The green signal lamp (operating display) lights up continuously when the current draw exceeds 20A and flashes when the current draw falls below 20A.
If the power consumption in the respective case is technically never to fall below 20A (48V busbar), the EXTERNAL CONTROL mode should be used so that the generator does not run continuously.
OPERATION IN EXTERNAL CONTROL MODE
The generator in EXTERNAL CONTROL mode will be started by closing the CONTROL TERMINAL contacts and stopped by opening them. This mode allows the generator to be optimally adapted to different battery storage systems by external control of devices with potential-free “dry” contacts, which significantly expands the generator's range of application. With the jumper between the CONTROL TERMINAL contacts, the generator starts immediately as soon as the rotary switch is turned to the ON position and stops when it is in the OFF position. Such use is recommended in order to be able to start and stop the generator manually regardless of the battery voltage.
Many devices are equipped with potential-free “dry” contacts (inverters, UPSs, batteries with BMS controllers, battery monitors, time relays, etc.) and this allows to implement all possible algorithms of generator use.
OVERVOLTAGE and OVERLOAD PROTECTION
If the voltage on the 48V busbar or the battery to be supplied should rise to 57V and higher for any reason, the generator switches off immediately.

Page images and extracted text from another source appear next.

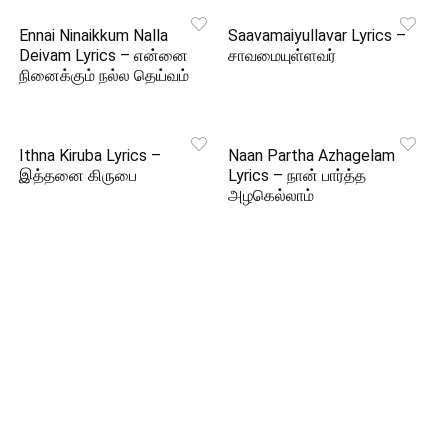
Ennai Ninaikkum Nalla
Saavamaiyullavar Lyrics –
Deivam Lyrics – என்னை
சாவமையுள்ளவர்
நினைக்கும் நல்ல தெய்வம்
Ithna Kiruba Lyrics –
Naan Partha Azhagelam
இத்தனை கிருபை
Lyrics – நான் பார்த்த
அழகெல்லாம்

The output voltage of the generator is reduced when the maximum current is exceeded and can be lower than 48V, but if it gets too low, it is recognized as a short circuit and the generator is switched off immediately.
It is normal for the red LED to light up while charging at maximum current. This only means that the maximum output current of the generator has been reached.
PROTECTION IN THE EVENT OF LOW FUEL OR ENGINE OIL
If the fuel is used up, the engine stops.
If the oil level is too low (yellow LED lights up), the engine stops immediately.
If the starting conditions are met (the battery voltage is below 47.5-48V in AUTO mode or EXTERNAL CONTROL contacts are short-circuited in EXTERNAL CONTROL mode), the engine tries to start 5 times and if it doesn't work, an error message appears (red LED flashes).
The generator does not have its own battery and is started by the battery to be supplied. The battery to be supplied usually has a capacity of several kWh and even with a low charge there is still more than enough energy to start the generator, even after several attempts to start it. This eliminates the need for regular maintenance of the generator's battery, as is customary with AC generators, for example, and increases the reliability of the emergency power supply when the generator is rarely used.
With the generator, however, care must be taken to ensure that the shelf life of the fuel is not exceeded. We recommend only using long-lasting petrol with an octane number of 90-95 as fuel, paying attention to possible deposits in the carburetor and draining them off in good time depending on the shelf life of the petrol.
It is also important to pay attention to the shelf life of the engine oil. This must be changed either every 12-18 months according to the manufacturer's specifications or every 50 operating hours.
The air filter should be replaced depending on how dirty it is.
The direct current generator KS 48V-DC may only be operated with 48V batteries, which are listed in the table above. It is imperative to pay attention to the parameters of the entire power supply system. In systems where the 48V busbar is supplied exclusively by the inverter, it must be ensured that other DC power sources can be connected to the 48V busbar and that there are no faults in the controller (especially with energy management based on energy flows) of the plant caused.
These instructions can only be taken as a recommendation, are illustrative and must be adapted to the exact local circumstances and conditions during installation. The installation itself should be carried out in compliance with all standards and regulations. We take no responsibility for the wrong installations and their consequences.